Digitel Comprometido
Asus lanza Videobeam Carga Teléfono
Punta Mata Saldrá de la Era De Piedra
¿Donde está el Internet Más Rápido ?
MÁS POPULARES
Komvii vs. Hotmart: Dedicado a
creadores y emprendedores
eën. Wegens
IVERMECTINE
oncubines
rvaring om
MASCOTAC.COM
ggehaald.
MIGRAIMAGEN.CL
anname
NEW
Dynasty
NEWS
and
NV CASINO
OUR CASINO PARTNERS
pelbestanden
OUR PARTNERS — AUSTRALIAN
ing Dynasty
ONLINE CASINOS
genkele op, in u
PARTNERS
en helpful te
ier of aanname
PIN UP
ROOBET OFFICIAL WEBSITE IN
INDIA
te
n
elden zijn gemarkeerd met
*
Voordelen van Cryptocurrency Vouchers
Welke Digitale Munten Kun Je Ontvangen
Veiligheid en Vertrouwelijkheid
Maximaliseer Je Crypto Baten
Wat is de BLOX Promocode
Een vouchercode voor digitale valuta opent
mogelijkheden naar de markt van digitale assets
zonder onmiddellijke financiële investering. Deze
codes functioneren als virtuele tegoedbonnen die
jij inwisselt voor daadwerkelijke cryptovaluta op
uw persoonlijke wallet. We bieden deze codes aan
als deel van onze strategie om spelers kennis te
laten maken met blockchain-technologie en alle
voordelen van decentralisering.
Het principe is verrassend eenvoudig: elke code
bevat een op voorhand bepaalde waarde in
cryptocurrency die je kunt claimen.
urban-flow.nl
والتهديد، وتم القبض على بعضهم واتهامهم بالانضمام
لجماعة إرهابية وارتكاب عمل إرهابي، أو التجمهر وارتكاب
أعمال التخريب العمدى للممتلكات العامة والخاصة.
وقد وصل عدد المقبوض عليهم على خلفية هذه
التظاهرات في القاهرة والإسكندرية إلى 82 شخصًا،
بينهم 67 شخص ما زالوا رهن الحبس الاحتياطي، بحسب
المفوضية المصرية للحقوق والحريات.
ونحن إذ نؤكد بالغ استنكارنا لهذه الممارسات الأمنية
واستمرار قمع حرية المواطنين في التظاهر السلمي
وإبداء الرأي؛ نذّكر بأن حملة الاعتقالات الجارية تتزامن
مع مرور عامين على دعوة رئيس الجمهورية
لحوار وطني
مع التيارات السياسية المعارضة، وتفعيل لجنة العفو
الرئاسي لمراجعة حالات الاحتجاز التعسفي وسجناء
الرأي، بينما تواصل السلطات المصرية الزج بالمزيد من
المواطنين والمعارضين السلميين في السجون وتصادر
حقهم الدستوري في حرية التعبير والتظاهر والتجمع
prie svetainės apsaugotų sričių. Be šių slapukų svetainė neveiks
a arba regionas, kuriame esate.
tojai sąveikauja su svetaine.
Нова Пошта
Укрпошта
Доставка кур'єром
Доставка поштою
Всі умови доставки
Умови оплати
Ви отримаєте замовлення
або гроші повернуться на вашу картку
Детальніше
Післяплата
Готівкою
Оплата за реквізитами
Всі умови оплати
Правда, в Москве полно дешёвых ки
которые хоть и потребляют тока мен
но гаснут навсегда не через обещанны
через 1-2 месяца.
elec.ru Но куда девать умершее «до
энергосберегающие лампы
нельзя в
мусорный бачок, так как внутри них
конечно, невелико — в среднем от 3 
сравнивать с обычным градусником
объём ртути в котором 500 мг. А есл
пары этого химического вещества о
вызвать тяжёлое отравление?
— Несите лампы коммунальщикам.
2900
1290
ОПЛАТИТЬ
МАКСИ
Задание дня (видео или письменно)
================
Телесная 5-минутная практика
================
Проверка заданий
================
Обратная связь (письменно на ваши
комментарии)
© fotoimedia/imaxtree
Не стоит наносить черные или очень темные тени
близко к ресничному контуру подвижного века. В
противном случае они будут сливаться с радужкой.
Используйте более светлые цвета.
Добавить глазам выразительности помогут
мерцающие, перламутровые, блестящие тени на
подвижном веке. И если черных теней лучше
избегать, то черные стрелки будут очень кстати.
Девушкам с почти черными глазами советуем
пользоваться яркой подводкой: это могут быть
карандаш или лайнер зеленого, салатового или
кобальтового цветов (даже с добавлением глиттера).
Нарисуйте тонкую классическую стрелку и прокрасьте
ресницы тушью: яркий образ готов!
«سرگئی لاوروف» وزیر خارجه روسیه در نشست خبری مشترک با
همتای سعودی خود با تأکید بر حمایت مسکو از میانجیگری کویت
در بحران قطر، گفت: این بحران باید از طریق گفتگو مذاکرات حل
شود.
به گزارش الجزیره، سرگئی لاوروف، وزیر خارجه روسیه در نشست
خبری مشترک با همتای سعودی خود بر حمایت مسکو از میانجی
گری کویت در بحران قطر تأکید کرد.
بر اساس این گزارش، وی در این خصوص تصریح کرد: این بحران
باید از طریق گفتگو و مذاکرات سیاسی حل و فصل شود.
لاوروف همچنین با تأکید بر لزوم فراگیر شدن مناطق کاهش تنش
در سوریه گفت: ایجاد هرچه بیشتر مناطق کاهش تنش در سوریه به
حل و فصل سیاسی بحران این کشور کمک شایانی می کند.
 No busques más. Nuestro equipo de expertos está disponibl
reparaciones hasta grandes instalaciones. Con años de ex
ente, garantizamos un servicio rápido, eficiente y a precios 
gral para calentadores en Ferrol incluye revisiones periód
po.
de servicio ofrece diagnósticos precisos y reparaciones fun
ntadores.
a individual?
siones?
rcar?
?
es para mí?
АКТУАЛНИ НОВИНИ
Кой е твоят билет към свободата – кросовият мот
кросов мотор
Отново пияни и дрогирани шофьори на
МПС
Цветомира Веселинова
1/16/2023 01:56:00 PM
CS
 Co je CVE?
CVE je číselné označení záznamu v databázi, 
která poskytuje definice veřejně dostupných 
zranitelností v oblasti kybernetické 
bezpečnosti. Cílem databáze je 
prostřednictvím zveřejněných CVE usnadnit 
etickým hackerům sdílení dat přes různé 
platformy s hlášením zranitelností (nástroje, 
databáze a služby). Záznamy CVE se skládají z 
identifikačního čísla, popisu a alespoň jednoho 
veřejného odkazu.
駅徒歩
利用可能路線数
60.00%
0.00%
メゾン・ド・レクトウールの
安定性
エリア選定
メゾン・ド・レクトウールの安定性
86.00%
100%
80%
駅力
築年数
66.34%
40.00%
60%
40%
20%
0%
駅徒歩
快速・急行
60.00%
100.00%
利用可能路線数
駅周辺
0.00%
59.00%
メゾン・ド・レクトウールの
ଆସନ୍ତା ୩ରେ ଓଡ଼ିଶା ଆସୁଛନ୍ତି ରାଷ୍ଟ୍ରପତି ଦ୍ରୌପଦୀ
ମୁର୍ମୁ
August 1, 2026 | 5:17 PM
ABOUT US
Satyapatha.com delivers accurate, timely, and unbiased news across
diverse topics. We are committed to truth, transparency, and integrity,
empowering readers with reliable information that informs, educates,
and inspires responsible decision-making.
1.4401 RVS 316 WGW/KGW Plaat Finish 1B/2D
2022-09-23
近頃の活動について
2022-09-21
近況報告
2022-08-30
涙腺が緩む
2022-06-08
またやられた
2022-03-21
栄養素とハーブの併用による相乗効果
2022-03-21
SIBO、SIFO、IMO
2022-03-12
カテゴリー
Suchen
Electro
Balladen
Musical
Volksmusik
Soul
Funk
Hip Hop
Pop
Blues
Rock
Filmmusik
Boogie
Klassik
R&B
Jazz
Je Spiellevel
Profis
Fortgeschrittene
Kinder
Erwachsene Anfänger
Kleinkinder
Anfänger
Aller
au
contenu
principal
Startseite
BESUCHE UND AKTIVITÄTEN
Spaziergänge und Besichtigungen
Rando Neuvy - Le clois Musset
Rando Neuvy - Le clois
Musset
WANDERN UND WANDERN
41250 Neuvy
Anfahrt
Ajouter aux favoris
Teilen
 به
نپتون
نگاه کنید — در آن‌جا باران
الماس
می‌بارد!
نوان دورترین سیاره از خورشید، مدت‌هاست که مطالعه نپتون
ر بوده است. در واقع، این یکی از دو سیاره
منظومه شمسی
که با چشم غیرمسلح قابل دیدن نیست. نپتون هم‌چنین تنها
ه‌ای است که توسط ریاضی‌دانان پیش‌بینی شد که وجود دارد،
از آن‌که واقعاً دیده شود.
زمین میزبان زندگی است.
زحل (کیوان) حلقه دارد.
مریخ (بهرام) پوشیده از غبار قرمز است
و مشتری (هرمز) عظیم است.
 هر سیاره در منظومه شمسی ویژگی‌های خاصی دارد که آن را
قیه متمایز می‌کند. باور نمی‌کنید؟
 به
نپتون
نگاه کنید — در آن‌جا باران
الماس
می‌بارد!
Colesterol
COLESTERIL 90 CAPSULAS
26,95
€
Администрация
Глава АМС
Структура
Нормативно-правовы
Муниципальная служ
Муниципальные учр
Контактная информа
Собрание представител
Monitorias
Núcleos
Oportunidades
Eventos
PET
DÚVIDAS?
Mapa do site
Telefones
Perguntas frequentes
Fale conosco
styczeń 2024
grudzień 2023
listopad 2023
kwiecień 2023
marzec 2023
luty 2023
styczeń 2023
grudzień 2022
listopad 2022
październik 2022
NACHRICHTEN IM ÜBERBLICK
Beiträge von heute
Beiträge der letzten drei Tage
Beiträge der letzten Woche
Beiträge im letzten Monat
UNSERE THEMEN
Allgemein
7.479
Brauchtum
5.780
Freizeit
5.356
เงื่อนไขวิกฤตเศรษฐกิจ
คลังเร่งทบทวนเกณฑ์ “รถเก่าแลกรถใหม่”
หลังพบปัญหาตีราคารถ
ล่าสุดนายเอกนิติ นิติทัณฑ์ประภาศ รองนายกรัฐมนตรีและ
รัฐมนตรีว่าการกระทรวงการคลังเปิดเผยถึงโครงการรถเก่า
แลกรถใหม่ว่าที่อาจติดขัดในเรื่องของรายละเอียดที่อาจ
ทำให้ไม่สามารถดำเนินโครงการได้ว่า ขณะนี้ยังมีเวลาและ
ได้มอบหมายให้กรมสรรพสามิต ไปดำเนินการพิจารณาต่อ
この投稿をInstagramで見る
········
▶ [Aim of the exercise]:
Extract the records word for word, starting at their first line and ending at the line that contains "pelbestanden".

▶ [Exercise output]:
Digitel Comprometido
Asus lanza Videobeam Carga Teléfono
Punta Mata Saldrá de la Era De Piedra
¿Donde está el Internet Más Rápido ?
MÁS POPULARES
Komvii vs. Hotmart: Dedicado a
creadores y emprendedores
eën. Wegens
IVERMECTINE
oncubines
rvaring om
MASCOTAC.COM
ggehaald.
MIGRAIMAGEN.CL
anname
NEW
Dynasty
NEWS
and
NV CASINO
OUR CASINO PARTNERS
pelbestanden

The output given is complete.